AI adoption is a people transformation, not just a technical one. The roadmap must include plans for upskilling and reskilling the workforce, fostering an AI-first mindset, and building a culture that encourages experimentation and continuous learning

AI fluency should be a minimum expectation. Teams should be equipped with approved tools, alongside relevant training. AI understanding and responsible use of AI as an augmentative tool should be a core competency for the majority. 

Guided experimentation 

Implement small, focused proof-of-concepts or pilot projects for prioritized use cases. These pilots should be designed to test hypotheses, learn fast, and demonstrate tangible value to key stakeholders. Rapid cycles of experimentation will mean some failures we need to learn from — but also breakthroughs we need to rapidly scale. 

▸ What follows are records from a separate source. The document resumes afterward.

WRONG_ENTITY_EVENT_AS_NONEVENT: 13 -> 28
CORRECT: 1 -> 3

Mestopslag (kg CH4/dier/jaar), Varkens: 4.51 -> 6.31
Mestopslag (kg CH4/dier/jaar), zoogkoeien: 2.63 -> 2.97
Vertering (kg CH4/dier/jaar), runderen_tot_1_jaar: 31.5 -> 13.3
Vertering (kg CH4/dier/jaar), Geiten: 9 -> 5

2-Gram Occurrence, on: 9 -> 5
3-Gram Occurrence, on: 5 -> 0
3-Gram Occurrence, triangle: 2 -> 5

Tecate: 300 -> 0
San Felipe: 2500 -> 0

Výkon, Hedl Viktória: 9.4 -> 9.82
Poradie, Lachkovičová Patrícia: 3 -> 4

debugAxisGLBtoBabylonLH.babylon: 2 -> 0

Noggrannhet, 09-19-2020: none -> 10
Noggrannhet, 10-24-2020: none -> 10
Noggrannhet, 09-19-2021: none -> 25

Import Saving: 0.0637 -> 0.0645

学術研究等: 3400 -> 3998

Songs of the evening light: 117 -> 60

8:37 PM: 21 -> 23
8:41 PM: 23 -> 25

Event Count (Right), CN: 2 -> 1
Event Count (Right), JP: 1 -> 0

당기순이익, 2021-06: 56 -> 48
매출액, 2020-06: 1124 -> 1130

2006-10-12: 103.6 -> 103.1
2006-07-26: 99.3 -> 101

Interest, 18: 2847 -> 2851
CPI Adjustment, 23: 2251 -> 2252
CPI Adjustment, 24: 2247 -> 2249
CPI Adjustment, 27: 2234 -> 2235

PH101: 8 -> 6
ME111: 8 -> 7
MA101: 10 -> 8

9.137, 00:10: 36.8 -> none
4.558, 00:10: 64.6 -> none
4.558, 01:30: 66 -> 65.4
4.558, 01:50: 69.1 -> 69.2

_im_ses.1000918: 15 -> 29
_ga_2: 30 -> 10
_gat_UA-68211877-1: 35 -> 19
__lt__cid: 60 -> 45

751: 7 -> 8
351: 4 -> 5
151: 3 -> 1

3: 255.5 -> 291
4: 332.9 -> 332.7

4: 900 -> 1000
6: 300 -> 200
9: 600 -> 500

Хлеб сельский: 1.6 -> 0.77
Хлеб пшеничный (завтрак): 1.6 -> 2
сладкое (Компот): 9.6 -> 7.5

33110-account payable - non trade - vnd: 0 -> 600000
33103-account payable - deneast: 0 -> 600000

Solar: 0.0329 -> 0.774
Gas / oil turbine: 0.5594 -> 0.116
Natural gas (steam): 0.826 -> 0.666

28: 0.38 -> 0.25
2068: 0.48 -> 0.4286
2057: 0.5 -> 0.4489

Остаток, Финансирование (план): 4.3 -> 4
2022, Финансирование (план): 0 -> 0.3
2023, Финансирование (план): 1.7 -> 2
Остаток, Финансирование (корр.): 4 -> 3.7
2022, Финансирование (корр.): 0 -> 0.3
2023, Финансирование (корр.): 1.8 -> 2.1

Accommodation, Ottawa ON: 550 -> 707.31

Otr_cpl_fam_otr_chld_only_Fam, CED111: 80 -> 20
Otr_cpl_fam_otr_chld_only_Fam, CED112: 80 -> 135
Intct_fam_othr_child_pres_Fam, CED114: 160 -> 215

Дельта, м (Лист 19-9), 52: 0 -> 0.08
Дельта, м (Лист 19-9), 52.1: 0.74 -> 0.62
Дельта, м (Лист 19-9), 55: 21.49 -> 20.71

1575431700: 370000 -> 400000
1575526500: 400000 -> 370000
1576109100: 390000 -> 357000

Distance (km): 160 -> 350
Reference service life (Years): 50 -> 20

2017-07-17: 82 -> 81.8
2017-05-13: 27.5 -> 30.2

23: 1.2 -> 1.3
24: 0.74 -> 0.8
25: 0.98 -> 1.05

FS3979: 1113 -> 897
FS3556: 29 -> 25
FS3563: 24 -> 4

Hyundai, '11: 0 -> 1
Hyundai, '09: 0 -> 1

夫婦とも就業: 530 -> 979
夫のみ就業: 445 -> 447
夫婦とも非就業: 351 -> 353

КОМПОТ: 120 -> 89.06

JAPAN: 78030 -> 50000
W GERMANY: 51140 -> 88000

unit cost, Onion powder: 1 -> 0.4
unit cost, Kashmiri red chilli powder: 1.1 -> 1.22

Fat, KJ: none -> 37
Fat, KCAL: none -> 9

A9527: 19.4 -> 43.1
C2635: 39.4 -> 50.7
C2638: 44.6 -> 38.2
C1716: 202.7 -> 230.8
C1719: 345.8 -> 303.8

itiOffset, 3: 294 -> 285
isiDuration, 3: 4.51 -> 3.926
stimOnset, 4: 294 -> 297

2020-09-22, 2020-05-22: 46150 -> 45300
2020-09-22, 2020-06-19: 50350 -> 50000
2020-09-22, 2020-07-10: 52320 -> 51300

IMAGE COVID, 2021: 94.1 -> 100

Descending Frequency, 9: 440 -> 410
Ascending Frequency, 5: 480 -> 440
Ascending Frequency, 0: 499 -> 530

Knowledge sharing as strategy 

I was listening to a podcast recently on AI (of course!), and I was reminded of Alvin Toffler, author of “Future Shock,” in which he communicated a sentiment along the lines of: “The illiterate of the 21st century will not be those who cannot read and write, but those who cannot learn, unlearn, and relearn.” 

This is truer than ever. I think this imperative enhances the employer’s obligation to figure out how to create the right programs and support for people, and how to make this cycle of learning accessible, discoverable, and easily shareable. There’s a flywheel effect of knowledge sharing and experimentation that, for me, are the new critical components of effective change management and foundational for AI adoption.